People have always been fascinated by gold. And many investors still consider this precious metal a safe haven in times of crisis. However, the value of gold can be quite volatile and it doesn’t generate any interest or dividends. Small numbers of gold bars or coins are therefore not a suitable investment for savers or small investors. But if you’re still interested in adding gold to your portfolio, here are some useful tips on investing sensibly.
- Whether you’re investing in gold bars or coins, you should always buy from a reputable dealer. Banks guarantee the authenticity of the gold bars and coins they sell.

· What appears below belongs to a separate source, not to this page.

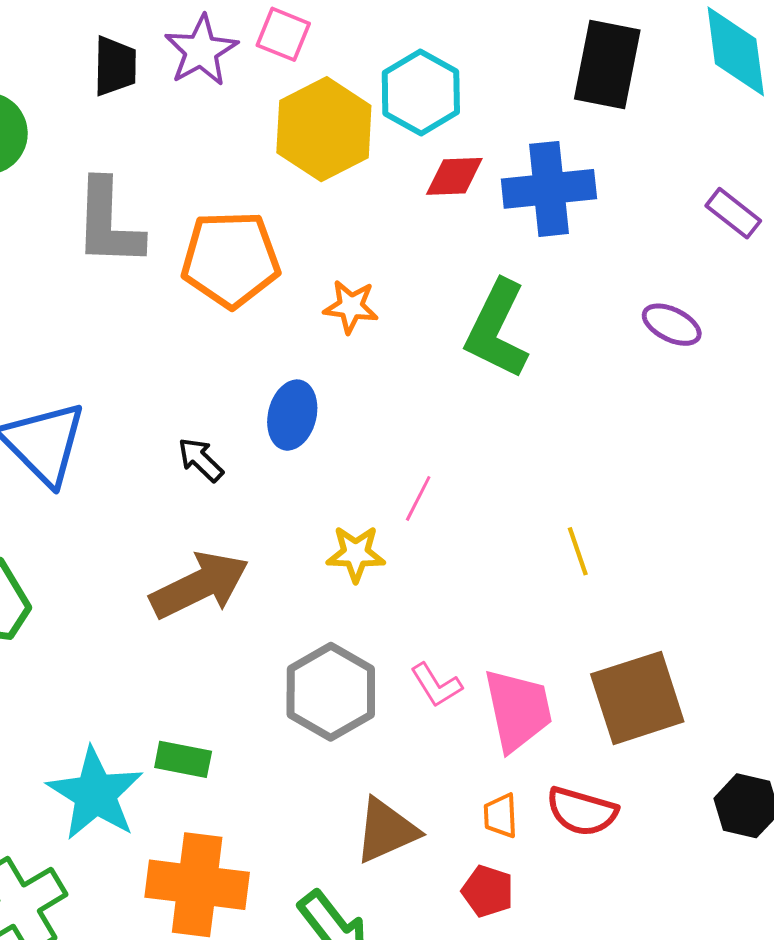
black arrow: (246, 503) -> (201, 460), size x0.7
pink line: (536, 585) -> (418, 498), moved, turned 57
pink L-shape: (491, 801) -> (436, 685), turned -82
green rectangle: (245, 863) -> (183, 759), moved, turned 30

- The price of investment gold depends on its weight, its fine gold content and the mint. It shouldn’t be more than ten percent higher than the current price of gold – so always check the current rate.
- The price of bars is closer to the material value of gold than that of coins, which are somewhat more expensive to produce. The value of collector’s coins can go up, irrespective of the price of gold, depending on how rare they are.

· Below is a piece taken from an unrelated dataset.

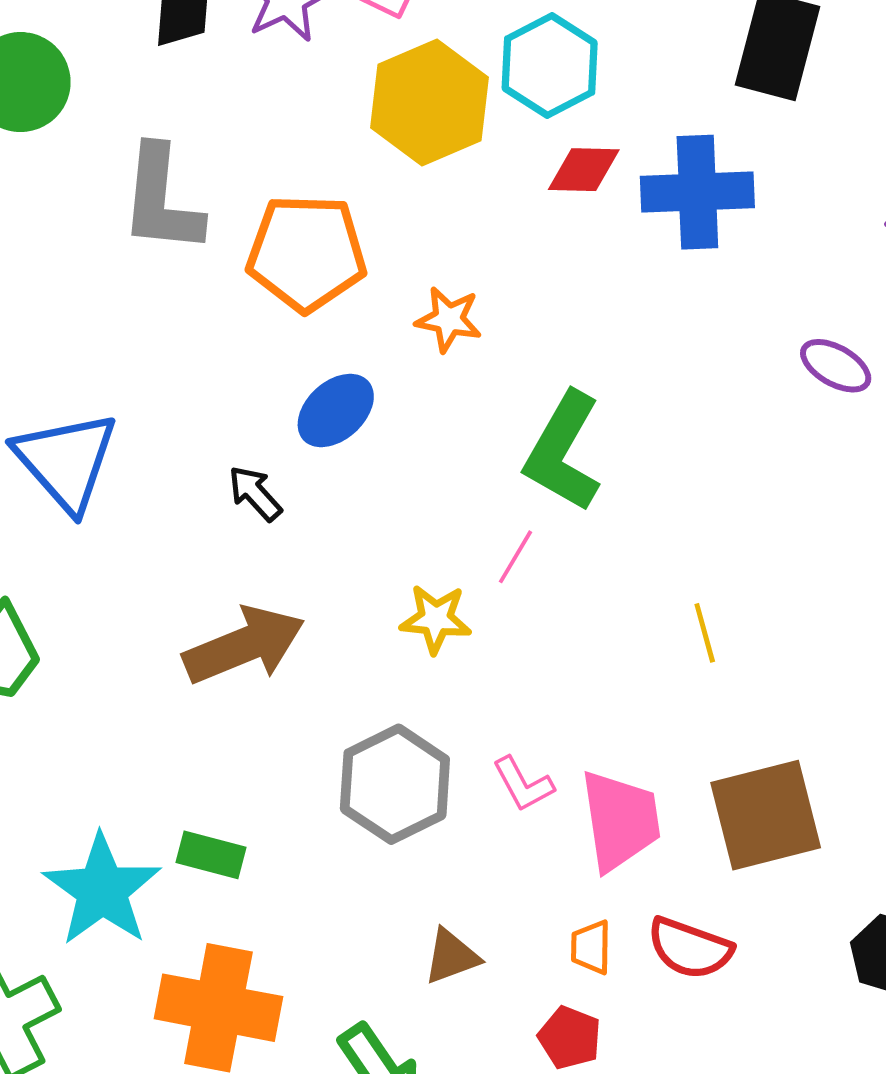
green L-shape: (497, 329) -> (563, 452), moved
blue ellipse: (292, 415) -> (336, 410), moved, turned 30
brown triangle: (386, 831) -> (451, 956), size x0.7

- You can buy a mini gold bar weighing one gramme for around 50 euros. The larger the denomination, the cheaper the price. You can also get more gold for your money with investment coins. One coin with one ounce of gold (around 31.1 grammes) is considerably cheaper than ten coins with one tenth of an ounce each.
- Gold in the form of bars or coins, which is also known as investment gold, is exempt from VAT (sales tax). In Germany, if you sell gold at a profit within one year, this is taxed at your personal income tax rate – assuming you’ve exhausted your annual exemption limit of 600 euros for private sale transactions.
- Unfortunately, gold bars and coins are also very popular with burglars and thieves. So, you should avoid keeping large amounts of gold at home. It is much safer to keep your gold in a safe or safety deposit box at a bank.